Под программой журнала, действительно таилась у Пушкина общественная теория, имевшая в виду доставить государственной власти санкцию мысли и свободного анализа, наравне со всеми другими санкциями, ею прежде полученными со стороны церкви, права и народных убеждений. Не трудно наметить основные черты самой теории, как они сказываются в статье Пушкина о Радищеве, в разборе книги последнего, озаглавленной: «Мысли на дороге», и как они отложились во множестве отрывков, оставшихся после поэта в бумагах его, как просвечивали в устных его заявлениях, долго сохранявшихся его семейством и друзьями.
Теория Пушкина была опять, в сущности, не что иное, как отражение патриотических воззрений В.А. Жуковского, который подчинил им своего друга тем легче, что последний носил в себе зародыш такого направления уже издавна, по свидетельству ближайших его друзей, как, напр., кн. П.А. Вяземского. Вероятно, в Царском Селе оба поэта сошлись ближе в понимании сущности доктрины, которую один из них уже и прежде наметил в бессмертных словах, сказанных им в своей записке: «Подробный план учения В.К. Наследника», недавно опубликованной («Русск. Старина», 1880, февраль): «Уважай общее мнение: оно часто бывает просветителем монарха; оно вернейший помощник его… общее мнение всегда на стороне правосудного государя. Люби свободу, то есть правосудие… свобода или порядок одно и то же: любовь царя к свободе утверждает любовь к повиновению в подданных» и проч.

■ Показанные строки ■
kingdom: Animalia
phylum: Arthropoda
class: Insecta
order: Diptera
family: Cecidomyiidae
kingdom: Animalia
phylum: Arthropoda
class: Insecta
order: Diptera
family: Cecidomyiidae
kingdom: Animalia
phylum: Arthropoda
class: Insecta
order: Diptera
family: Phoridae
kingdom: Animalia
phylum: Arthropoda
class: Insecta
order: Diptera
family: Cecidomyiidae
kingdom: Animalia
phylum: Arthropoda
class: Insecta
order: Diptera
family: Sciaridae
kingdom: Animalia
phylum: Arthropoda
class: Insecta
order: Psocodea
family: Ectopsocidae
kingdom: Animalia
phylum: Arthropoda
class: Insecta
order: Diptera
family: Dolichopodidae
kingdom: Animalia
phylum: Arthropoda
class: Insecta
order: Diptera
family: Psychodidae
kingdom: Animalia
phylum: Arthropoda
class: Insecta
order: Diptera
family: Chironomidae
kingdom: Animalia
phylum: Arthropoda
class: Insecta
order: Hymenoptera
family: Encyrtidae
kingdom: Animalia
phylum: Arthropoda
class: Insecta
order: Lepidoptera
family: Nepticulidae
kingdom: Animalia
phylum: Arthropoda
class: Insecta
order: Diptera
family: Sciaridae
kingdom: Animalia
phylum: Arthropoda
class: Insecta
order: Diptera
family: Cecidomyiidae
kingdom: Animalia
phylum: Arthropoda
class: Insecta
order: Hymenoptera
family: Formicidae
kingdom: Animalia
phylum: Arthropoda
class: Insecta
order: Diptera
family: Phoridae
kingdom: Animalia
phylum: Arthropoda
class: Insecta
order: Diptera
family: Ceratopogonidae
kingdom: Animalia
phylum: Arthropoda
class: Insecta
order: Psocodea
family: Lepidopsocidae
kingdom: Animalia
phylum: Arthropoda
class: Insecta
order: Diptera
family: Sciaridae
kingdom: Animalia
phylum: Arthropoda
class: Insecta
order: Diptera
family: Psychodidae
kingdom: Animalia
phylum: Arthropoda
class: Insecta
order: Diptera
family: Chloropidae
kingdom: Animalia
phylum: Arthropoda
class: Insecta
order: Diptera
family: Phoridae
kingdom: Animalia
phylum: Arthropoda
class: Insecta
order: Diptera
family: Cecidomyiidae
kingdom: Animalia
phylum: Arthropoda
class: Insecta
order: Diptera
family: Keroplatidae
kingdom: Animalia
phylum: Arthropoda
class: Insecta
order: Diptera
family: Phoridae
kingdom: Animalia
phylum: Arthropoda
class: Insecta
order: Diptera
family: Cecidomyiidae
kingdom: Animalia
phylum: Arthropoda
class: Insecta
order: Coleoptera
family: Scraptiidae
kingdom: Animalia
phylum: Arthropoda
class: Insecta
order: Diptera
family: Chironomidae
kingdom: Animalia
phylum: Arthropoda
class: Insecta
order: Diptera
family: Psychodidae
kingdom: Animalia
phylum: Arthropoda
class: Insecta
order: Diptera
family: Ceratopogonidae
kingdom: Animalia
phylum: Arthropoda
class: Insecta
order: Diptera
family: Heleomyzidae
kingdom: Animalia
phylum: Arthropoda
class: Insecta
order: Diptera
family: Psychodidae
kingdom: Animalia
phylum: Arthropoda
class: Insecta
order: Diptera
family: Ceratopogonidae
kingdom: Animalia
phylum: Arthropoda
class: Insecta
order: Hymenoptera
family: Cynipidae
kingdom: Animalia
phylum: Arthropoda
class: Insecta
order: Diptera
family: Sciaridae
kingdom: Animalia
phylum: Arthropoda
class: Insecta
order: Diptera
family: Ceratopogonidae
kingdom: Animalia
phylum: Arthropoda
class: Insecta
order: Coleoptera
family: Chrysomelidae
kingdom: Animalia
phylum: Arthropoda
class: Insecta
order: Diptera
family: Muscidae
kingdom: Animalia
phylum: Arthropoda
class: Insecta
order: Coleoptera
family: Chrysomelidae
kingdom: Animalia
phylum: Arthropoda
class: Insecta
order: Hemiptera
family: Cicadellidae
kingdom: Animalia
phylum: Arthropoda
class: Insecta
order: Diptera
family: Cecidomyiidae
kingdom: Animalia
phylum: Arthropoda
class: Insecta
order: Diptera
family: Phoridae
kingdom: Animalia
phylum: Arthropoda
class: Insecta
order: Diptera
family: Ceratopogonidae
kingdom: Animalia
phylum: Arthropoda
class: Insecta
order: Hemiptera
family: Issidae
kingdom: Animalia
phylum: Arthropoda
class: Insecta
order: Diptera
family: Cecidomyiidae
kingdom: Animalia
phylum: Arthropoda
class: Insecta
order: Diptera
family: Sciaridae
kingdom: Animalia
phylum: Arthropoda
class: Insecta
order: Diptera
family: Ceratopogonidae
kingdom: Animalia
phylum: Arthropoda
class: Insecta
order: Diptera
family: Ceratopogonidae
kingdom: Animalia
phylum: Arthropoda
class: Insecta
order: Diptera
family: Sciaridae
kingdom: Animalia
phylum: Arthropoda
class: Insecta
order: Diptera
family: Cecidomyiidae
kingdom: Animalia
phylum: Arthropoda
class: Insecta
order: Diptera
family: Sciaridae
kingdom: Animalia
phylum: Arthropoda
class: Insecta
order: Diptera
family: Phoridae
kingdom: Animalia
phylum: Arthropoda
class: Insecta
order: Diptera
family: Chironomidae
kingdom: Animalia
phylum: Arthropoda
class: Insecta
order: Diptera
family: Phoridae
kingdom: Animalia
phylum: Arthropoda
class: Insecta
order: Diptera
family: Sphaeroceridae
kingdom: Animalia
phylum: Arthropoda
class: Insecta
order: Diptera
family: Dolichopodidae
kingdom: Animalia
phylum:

■ Задание A ■
Выпишите без изменений фрагмент текста о теории Пушкина от «Под программой журнала, действительно» до «семейством и друзьями.».
■ Задание B ■
Чьи воззрения, согласно тексту о теории Пушкина, по сути отражала эта теория?
■ Задание C ■
Продолжите текст о теории Пушкина, начав сразу после его последнего предложения.

■ Поле ответа A ■
Под программой журнала, действительно таилась у Пушкина общественная теория, имевшая в виду доставить государственной власти санкцию мысли и свободного анализа, наравне со всеми другими санкциями, ею прежде полученными со стороны церкви, права и народных убеждений. Не трудно наметить основные черты самой теории, как они сказываются в статье Пушкина о Радищеве, в разборе книги последнего, озаглавленной: «Мысли на дороге», и как они отложились во множестве отрывков, оставшихся после поэта в бумагах его, как просвечивали в устных его заявлениях, долго сохранявшихся его семейством и друзьями.

■ Поле ответа B ■
Патриотические воззрения В.А. Жуковского.

■ Поле ответа C ■
Консерватизм Пушкина совершенно совпадал с такой исходной точкой политических убеждений Жуковского, и оба они думали совершенно одинаково о важнейших явлениях русской жизни. Все духовные стремления общества, думал Пушкин, – все его надежды и чаяния, равно как и требования материального свойства, собираются в правительстве, как в естественном своем хранилище, данном историей: Они тщательно берегутся там до тех пор, пока с наступлением срока, переработанные долгой мыслью и в совете с лучшими умами страны, выходят опять на свет в образе учреждений, в форме создания новых и восстановления старых прав, – возвращаясь, таким образом, снова в народ, но уже становясь ступенью в его прогрессивном развитии. Нет ни стыда, ни унижения беспрекословно подчиняться такой чуткой власти, как бы, впрочем, она ни называлась: абсолютной, патриархальной, деспотической и т. д. Вот в кратких словах сущность консервативной черты Пушкина, которая порождала известные его заявления в том же духе, часто останавливавшие на себе внимание его современников и последующих его ценителей, и которую он собирался развивать в новом своем органе.
93
Два-три таких образчика, отделенные от материалов и документов, которыми мы пользовались в прежних биографических опытах о Пушкине, напечатаны были в «Библиографических Записках», 1859, № 5, стр. 134, 135 и след.